Architecturally Significant Requirements
- 30-40 feeds, 1 million book records.
- Batch data ingest jobs must execute between the hours of 2am-7am ET.
- Manual data changes need to be updated immediately.
- ISBNs belonging to the same ‘Book’ must be aggregated. Authors across ISBNs must be rolled up to the ‘Book’.
- All edge (user-facing) APIs should respond in < 100ms.
- Support peak load: 100k user sessions, no more than 20% dip in average response time.
- Business rules to select the canonical representation of a ‘Book’ depend on the history of data updates. Rules are updated regularly, need to be run retroactively and shouldn’t regress previous updates.
Architectural Decision: Use CQRS Model
- CQRS: Command Query Responsibility Segregation (Fowler).
- CQRS: Decouple Read and Write modeling and execution.
- ASRs: near-real-time updates, low service latency.
- Core domain modelled toward Event Sourcing (history).
- Multiple ‘views’: User facing enriched catalog, Search indexes, Recommendation datasets.
- Sync views with domain by using an Event Bus.
Why Not Use N-Tier/CRUD
- Very complex read queries.
- Isolation: Larger, more complicated jobs at high volume could impact database performance/response time. Isolating databases based on use allows for targeted optimization. E.g. high memory working set required for ingest jobs vs. site queries.
- Scalability: Modelling of objects is based on their history – the calculation to create canonical views was complex and expensive.
- Required to retain object history.
- Caching? Search and recommendation engines significantly expand requested book data footprint.
- Read replicas? Batch load could affect millions of objects – high eventual consistency for read queries on site.
Trade-Offs: CQRS vs. N-Tier/CRUD
Pros
- Deeper decoupling of the system to discrete services.

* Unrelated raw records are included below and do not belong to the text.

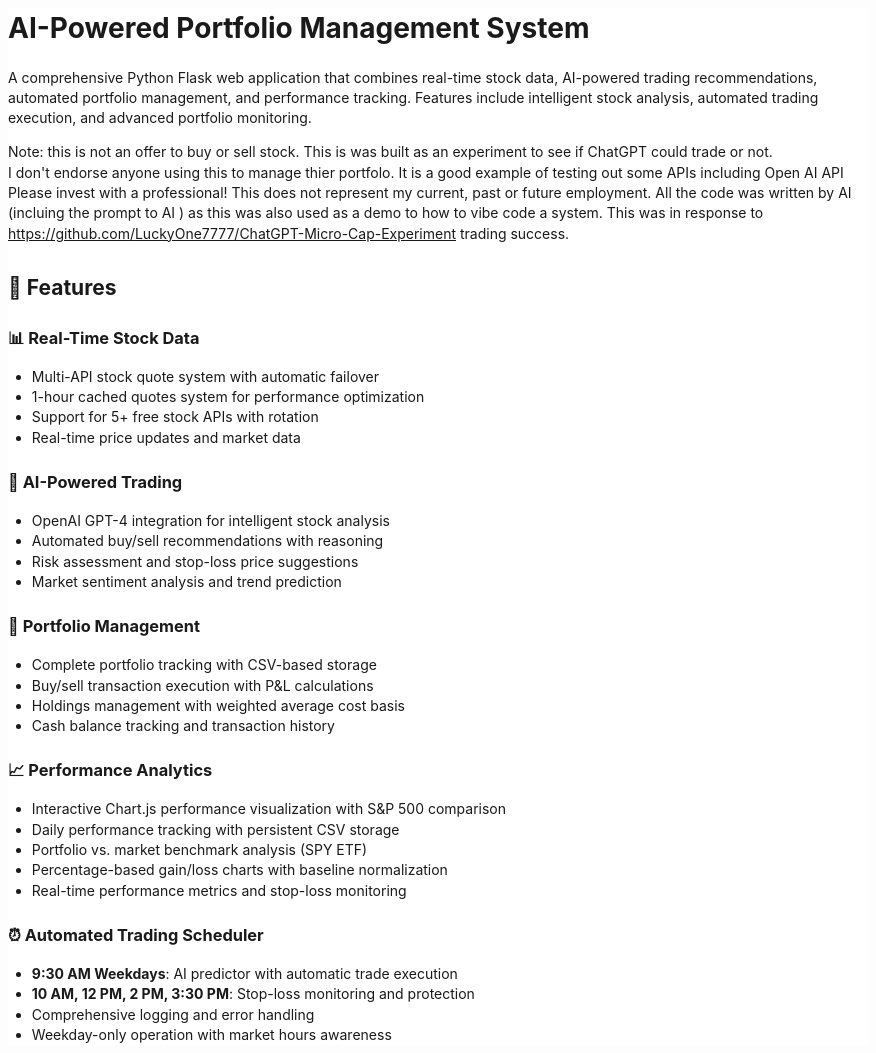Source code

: # AI-Powered Portfolio Management System

A comprehensive Python Flask web application that combines real-time stock data, AI-powered trading recommendations, automated portfolio management, and performance tracking. Features include intelligent stock analysis, automated trading execution, and advanced portfolio monitoring.

Note: this is not an offer to buy or sell stock. This is was built as an experiment to see if ChatGPT could trade or not.  
I don't endorse anyone using this to manage thier portfolo. It is a good example of testing out some APIs including Open AI API
Please invest with a professional!   This does not represent my current, past or future employment. 
All the code was written by AI (incluing the prompt to AI ) as this was also used as a demo to how to vibe code a system. 
This was in response to https://github.com/LuckyOne7777/ChatGPT-Micro-Cap-Experiment trading success. 

## 🚀 Features

### 📊 **Real-Time Stock Data**
- Multi-API stock quote system with automatic failover
- 1-hour cached quotes system for performance optimization
- Support for 5+ free stock APIs with rotation
- Real-time price updates and market data

### 🤖 **AI-Powered Trading**
- OpenAI GPT-4 integration for intelligent stock analysis
- Automated buy/sell recommendations with reasoning
- Risk assessment and stop-loss price suggestions
- Market sentiment analysis and trend prediction

### 💼 **Portfolio Management**
- Complete portfolio tracking with CSV-based storage
- Buy/sell transaction execution with P&L calculations
- Holdings management with weighted average cost basis
- Cash balance tracking and transaction history

### 📈 **Performance Analytics**
- Interactive Chart.js performance visualization with S&P 500 comparison
- Daily performance tracking with persistent CSV storage
- Portfolio vs. market benchmark analysis (SPY ETF)
- Percentage-based gain/loss charts with baseline normalization
- Real-time performance metrics and stop-loss monitoring

### ⏰ **Automated Trading Scheduler**
- **9:30 AM Weekdays**: AI predictor with automatic trade execution
- **10 AM, 12 PM, 2 PM, 3:30 PM**: Stop-loss monitoring and protection
- Comprehensive logging and error handling
- Weekday-only operation with market hours awareness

- Cost efficiency: Provisioning for discrete service datastores vs. monolithic all-in-one database).
- Auditability: tracking history vs. final result (think version control).

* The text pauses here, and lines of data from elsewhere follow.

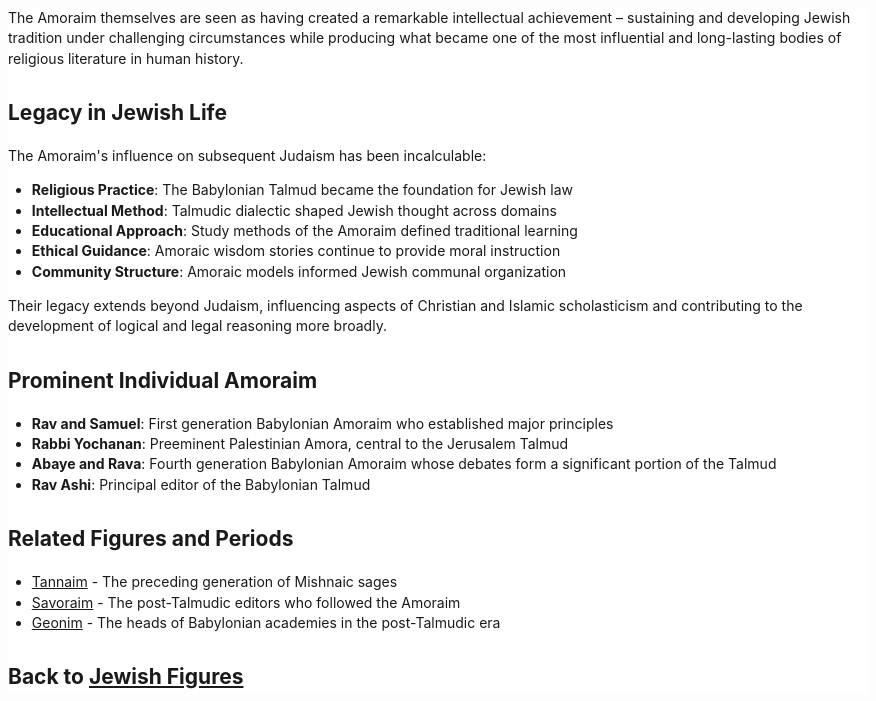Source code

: The Amoraim themselves are seen as having created a remarkable intellectual achievement – sustaining and developing Jewish tradition under challenging circumstances while producing what became one of the most influential and long-lasting bodies of religious literature in human history.

## Legacy in Jewish Life

The Amoraim's influence on subsequent Judaism has been incalculable:

- **Religious Practice**: The Babylonian Talmud became the foundation for Jewish law
- **Intellectual Method**: Talmudic dialectic shaped Jewish thought across domains
- **Educational Approach**: Study methods of the Amoraim defined traditional learning
- **Ethical Guidance**: Amoraic wisdom stories continue to provide moral instruction
- **Community Structure**: Amoraic models informed Jewish communal organization

Their legacy extends beyond Judaism, influencing aspects of Christian and Islamic scholasticism and contributing to the development of logical and legal reasoning more broadly.

## Prominent Individual Amoraim

- **Rav and Samuel**: First generation Babylonian Amoraim who established major principles
- **Rabbi Yochanan**: Preeminent Palestinian Amora, central to the Jerusalem Talmud
- **Abaye and Rava**: Fourth generation Babylonian Amoraim whose debates form a significant portion of the Talmud
- **Rav Ashi**: Principal editor of the Babylonian Talmud

## Related Figures and Periods

- [Tannaim](./tannaim.md) - The preceding generation of Mishnaic sages
- [Savoraim](./savoraim.md) - The post-Talmudic editors who followed the Amoraim
- [Geonim](./geonic_period.md) - The heads of Babylonian academies in the post-Talmudic era

## Back to [Jewish Figures](./README.md)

- Flexibility: able to test and rollback new ingest rules without impacting the live site.
- No large batch jobs to run and maintain to regenerate views.

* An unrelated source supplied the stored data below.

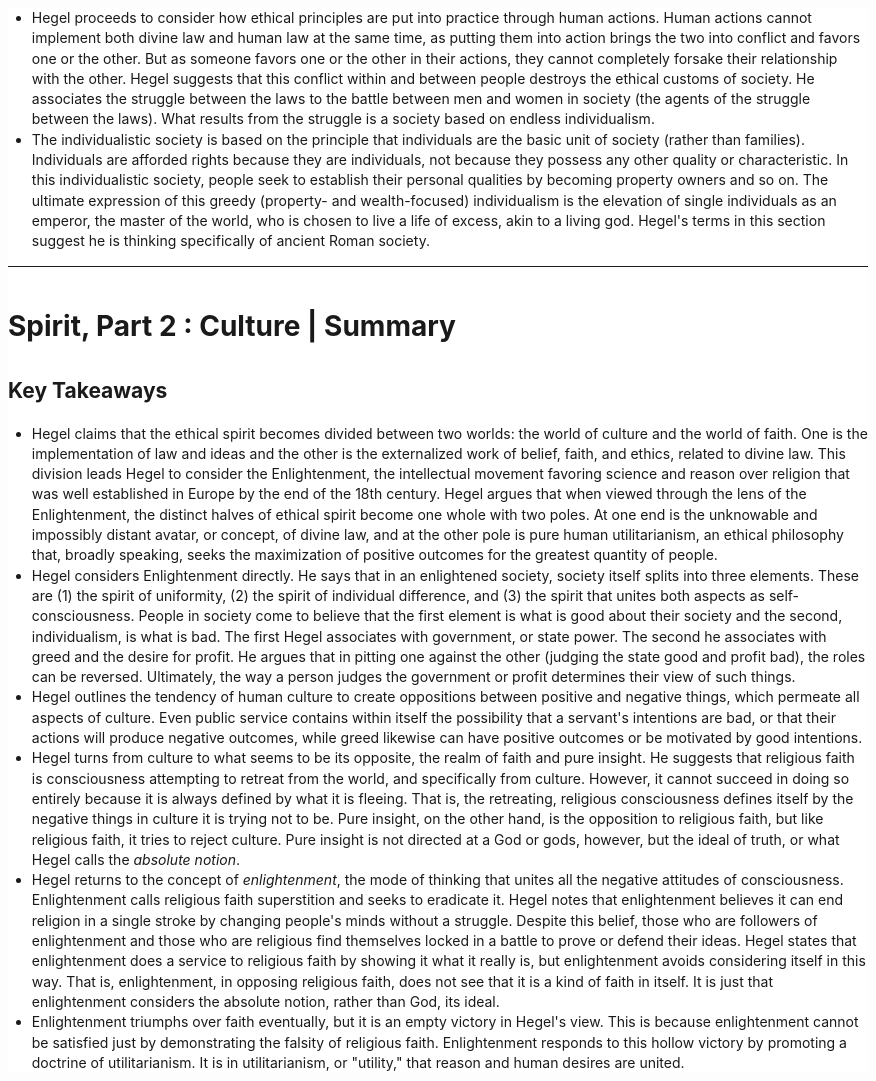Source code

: - Hegel proceeds to consider how ethical principles are put into practice through human actions. Human actions cannot implement both divine law and human law at the same time, as putting them into action brings the two into conflict and favors one or the other. But as someone favors one or the other in their actions, they cannot completely forsake their relationship with the other. Hegel suggests that this conflict within and between people destroys the ethical customs of society. He associates the struggle between the laws to the battle between men and women in society (the agents of the struggle between the laws). What results from the struggle is a society based on endless individualism.
- The individualistic society is based on the principle that individuals are the basic unit of society (rather than families). Individuals are afforded rights because they are individuals, not because they possess any other quality or characteristic. In this individualistic society, people seek to establish their personal qualities by becoming property owners and so on. The ultimate expression of this greedy (property- and wealth-focused) individualism is the elevation of single individuals as an emperor, the master of the world, who is chosen to live a life of excess, akin to a living god. Hegel's terms in this section suggest he is thinking specifically of ancient Roman society.
___
# Spirit, Part 2 : Culture | Summary

## Key Takeaways

- Hegel claims that the ethical spirit becomes divided between two worlds: the world of culture and the world of faith. One is the implementation of law and ideas and the other is the externalized work of belief, faith, and ethics, related to divine law. This division leads Hegel to consider the Enlightenment, the intellectual movement favoring science and reason over religion that was well established in Europe by the end of the 18th century. Hegel argues that when viewed through the lens of the Enlightenment, the distinct halves of ethical spirit become one whole with two poles. At one end is the unknowable and impossibly distant avatar, or concept, of divine law, and at the other pole is pure human utilitarianism, an ethical philosophy that, broadly speaking, seeks the maximization of positive outcomes for the greatest quantity of people.
- Hegel considers Enlightenment directly. He says that in an enlightened society, society itself splits into three elements. These are (1) the spirit of uniformity, (2) the spirit of individual difference, and (3) the spirit that unites both aspects as self-consciousness. People in society come to believe that the first element is what is good about their society and the second, individualism, is what is bad. The first Hegel associates with government, or state power. The second he associates with greed and the desire for profit. He argues that in pitting one against the other (judging the state good and profit bad), the roles can be reversed. Ultimately, the way a person judges the government or profit determines their view of such things.
- Hegel outlines the tendency of human culture to create oppositions between positive and negative things, which permeate all aspects of culture. Even public service contains within itself the possibility that a servant's intentions are bad, or that their actions will produce negative outcomes, while greed likewise can have positive outcomes or be motivated by good intentions.
- Hegel turns from culture to what seems to be its opposite, the realm of faith and pure insight. He suggests that religious faith is consciousness attempting to retreat from the world, and specifically from culture. However, it cannot succeed in doing so entirely because it is always defined by what it is fleeing. That is, the retreating, religious consciousness defines itself by the negative things in culture it is trying not to be. Pure insight, on the other hand, is the opposition to religious faith, but like religious faith, it tries to reject culture. Pure insight is not directed at a God or gods, however, but the ideal of truth, or what Hegel calls the _absolute notion_.
- Hegel returns to the concept of _enlightenment_, the mode of thinking that unites all the negative attitudes of consciousness. Enlightenment calls religious faith superstition and seeks to eradicate it. Hegel notes that enlightenment believes it can end religion in a single stroke by changing people's minds without a struggle. Despite this belief, those who are followers of enlightenment and those who are religious find themselves locked in a battle to prove or defend their ideas. Hegel states that enlightenment does a service to religious faith by showing it what it really is, but enlightenment avoids considering itself in this way. That is, enlightenment, in opposing religious faith, does not see that it is a kind of faith in itself. It is just that enlightenment considers the absolute notion, rather than God, its ideal.
- Enlightenment triumphs over faith eventually, but it is an empty victory in Hegel's view. This is because enlightenment cannot be satisfied just by demonstrating the falsity of religious faith. Enlightenment responds to this hollow victory by promoting a doctrine of utilitarianism. It is in utilitarianism, or "utility," that reason and human desires are united.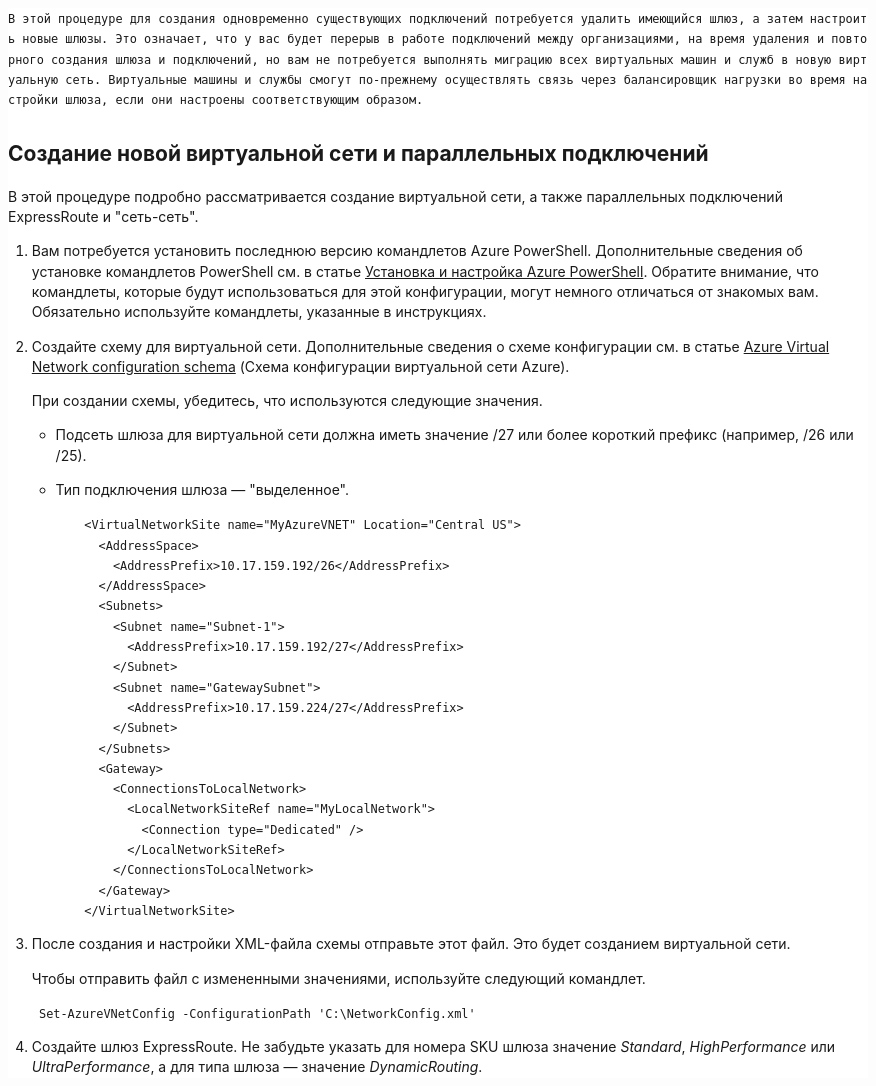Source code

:     В этой процедуре для создания одновременно существующих подключений потребуется удалить имеющийся шлюз, а затем настроить новые шлюзы. Это означает, что у вас будет перерыв в работе подключений между организациями, на время удаления и повторного создания шлюза и подключений, но вам не потребуется выполнять миграцию всех виртуальных машин и служб в новую виртуальную сеть. Виртуальные машины и службы смогут по-прежнему осуществлять связь через балансировщик нагрузки во время настройки шлюза, если они настроены соответствующим образом.

## <a name="new"></a>Создание новой виртуальной сети и параллельных подключений
В этой процедуре подробно рассматривается создание виртуальной сети, а также параллельных подключений ExpressRoute и "сеть-сеть".

1. Вам потребуется установить последнюю версию командлетов Azure PowerShell. Дополнительные сведения об установке командлетов PowerShell см. в статье [Установка и настройка Azure PowerShell](/powershell/azure/overview). Обратите внимание, что командлеты, которые будут использоваться для этой конфигурации, могут немного отличаться от знакомых вам. Обязательно используйте командлеты, указанные в инструкциях. 
2. Создайте схему для виртуальной сети. Дополнительные сведения о схеме конфигурации см. в статье [Azure Virtual Network configuration schema](https://msdn.microsoft.com/library/azure/jj157100.aspx) (Схема конфигурации виртуальной сети Azure).
   
    При создании схемы, убедитесь, что используются следующие значения.
   
   * Подсеть шлюза для виртуальной сети должна иметь значение /27 или более короткий префикс (например, /26 или /25).
   * Тип подключения шлюза — "выделенное".
     
             <VirtualNetworkSite name="MyAzureVNET" Location="Central US">
               <AddressSpace>
                 <AddressPrefix>10.17.159.192/26</AddressPrefix>
               </AddressSpace>
               <Subnets>
                 <Subnet name="Subnet-1">
                   <AddressPrefix>10.17.159.192/27</AddressPrefix>
                 </Subnet>
                 <Subnet name="GatewaySubnet">
                   <AddressPrefix>10.17.159.224/27</AddressPrefix>
                 </Subnet>
               </Subnets>
               <Gateway>
                 <ConnectionsToLocalNetwork>
                   <LocalNetworkSiteRef name="MyLocalNetwork">
                     <Connection type="Dedicated" />
                   </LocalNetworkSiteRef>
                 </ConnectionsToLocalNetwork>
               </Gateway>
             </VirtualNetworkSite>
3. После создания и настройки XML-файла схемы отправьте этот файл. Это будет созданием виртуальной сети.
   
    Чтобы отправить файл с измененными значениями, используйте следующий командлет.
   
        Set-AzureVNetConfig -ConfigurationPath 'C:\NetworkConfig.xml'
4. <a name="gw"></a>Создайте шлюз ExpressRoute. Не забудьте указать для номера SKU шлюза значение *Standard*, *HighPerformance* или *UltraPerformance*, а для типа шлюза — значение *DynamicRouting*.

- Functional/immutable models applied at the code and architectural level (consistent mental model for devs).
Cons
- Data consistency (still eventual).
- Orchestration, deployment and monitoring complexity (pre-Kubernetes).
- Solution justification.
- Additional infrastructure: Event Bus.
Logical View – Data Pipeline
Physical View
Architectural Decision: Implement Event Bus using ZeroMQ
- Fulfils ASRs for: HA, scalability, throughput.
- Functional/immutable approach to handling data and operations.
- Trade-off: very high throughput, but low flexibility. Majority of the data events were batch triggered.
- Idempotent messages, audit, accounting, replay.
- Message order guaranteed.
- No persistence, manual recovery.
- Stateless.
Messaging Infrastructure – HA Binary Star (ZeroMQ)
Outcome
- Met all delivery requirements.
- Successful Launch – investors happy.
- Peak load at launch: 2k concurrent user sessions. Deprovisioned search/rec instances.
- Supported batch and real-time data updates, apply new rules on the fly.
- Data consistency – daily accounting to replay lost messages.
- Bottleneck: graph algorithm for concordance calculations.
- Rule changes affecting 25% of our dataset would propagate through the system in minutes, faster than update services could handle.
2018 Design?
Actors -> Streams.
ZeroMQ -> Kafka (MSK).
Custom concordance -> Spark + GraphX for parallel processing.
Kubernetes (EKS) for service orchestration and deployment (or Fargate with ECR/ECS).
Services: Custom EC2 instances -> Docker containers.
MongoDB: Atlas, or if managed: EBS -> SSD.